The film touches on an up-and-coming season at the fictional higher learning institution of Texas State University and its football team nicknamed the Fightin' Armadillos.[2] (At the time the film was made, there was no Texas State University, but in 2003, Southwest Texas State University changed its name to Texas State University, nicknamed the Bobcats, which coincidentally was the "season opener" opponent of the fictional Texas State Armadillos.)

The once-powerful Armadillos are forced to start the season with a host of new coaches and players after the previous staff and all but one players are banned following a scandal. This predicament is based on the "death penalty" handed out to the Southern Methodist University football team for violations very similar to the ones found at the fictional Texas State.


The Texas State University Fightin' Armadillos were once one of the most powerful teams in college football. After winning consecutive national championships, massive NCAA violations resulted in the program having to forfeit years' worth of victories. All of the players are banned from returning and expelled from college except Charlie Banks, the only "clean" player, who never got to play despite having "heart".

All of the coaches were forced out as well, forcing new head coach Ed "Straight Arrow" Gennero (Elizondo) to build an almost entirely new team with little assistance. No athletic scholarships are available, forcing them to hold tryouts.
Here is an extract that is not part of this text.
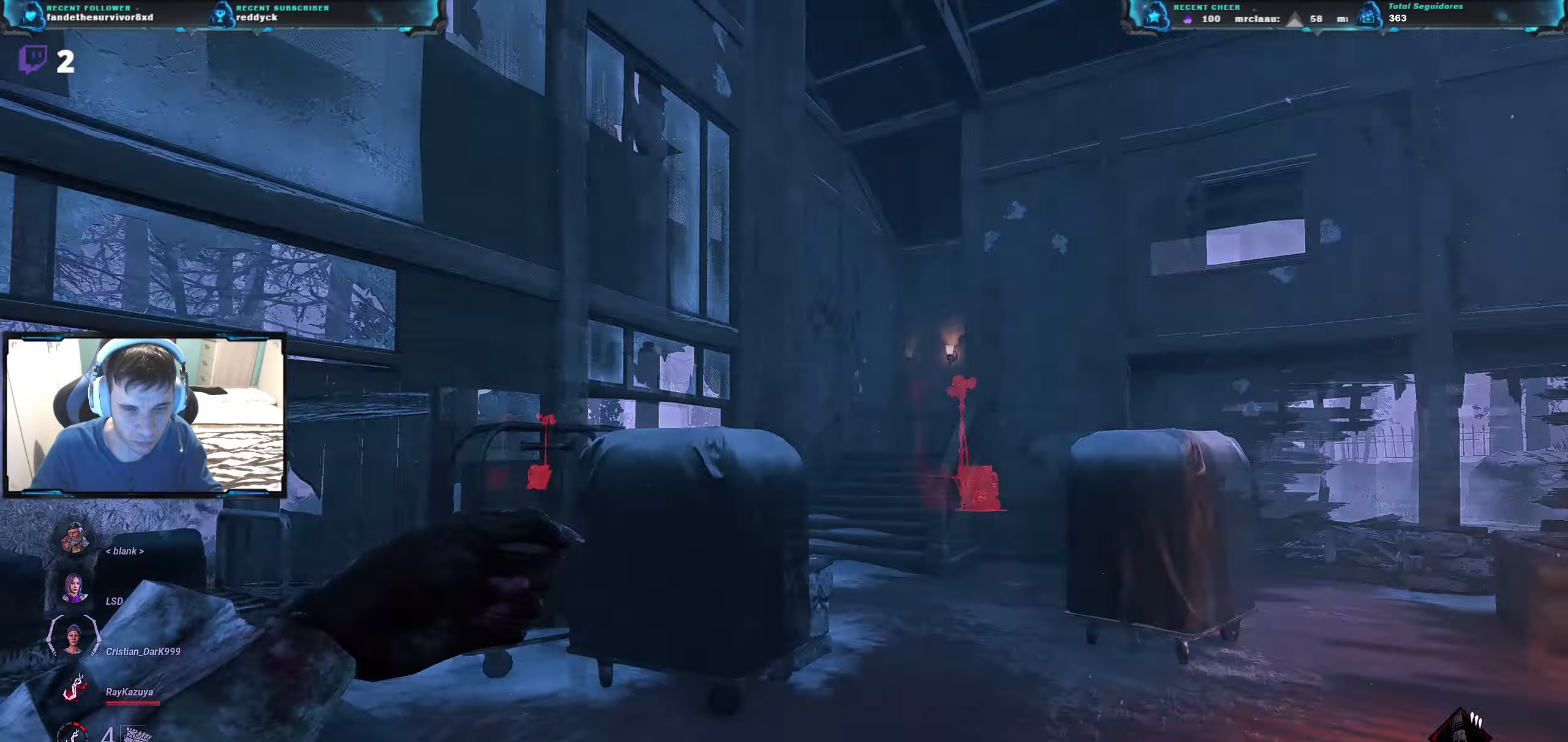
{"keys": ["a", "w"], "events": [[250, "a", "down"]]}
Along with this, they must worry about Dean Phillip Elias (Miller), who wants the team to fail so he can scrap it. The coaches soon have a makeshift team in place.

Due to Dean Elias declaring many prospective players ineligible, only 17 players are allowed on the team—not enough for separate offensive and defensive squads. The Armadillos are thus forced to play ironman football. The team lacks experience and talent in all areas, especially at quarterback, placekicker, and the defensive line. Assistant coach Wally "Rig" Riggendorf (Loggia) finds Paul Blake (Bakula), a 34-year-old high school star who never attended college due to his father's death. Rig convinces him to enroll and become the Armadillos' quarterback.

Blake arrives on campus and catches everyone's attention due to his age, especially Professor Carter (Kozak). Blake then recruits a graduate student teaching assistant named Andre Krimm (Sinbad), who is also enrolled at the school and still has some eligibility remaining. Blake convinces him to join, and he is positioned on the defensive line, where he excelled years earlier. Even with the new members, the team is unable to win. After an embarrassing Opening Day loss, Coach Riggendorf says, "If this wasn't frigging AstroTurf, I'd dig a grave here for myself." Things get so bad that, at one point during the film, announcer Chuck Neiderman (Schneider) covers his microphone with his hands and screams an obscenity.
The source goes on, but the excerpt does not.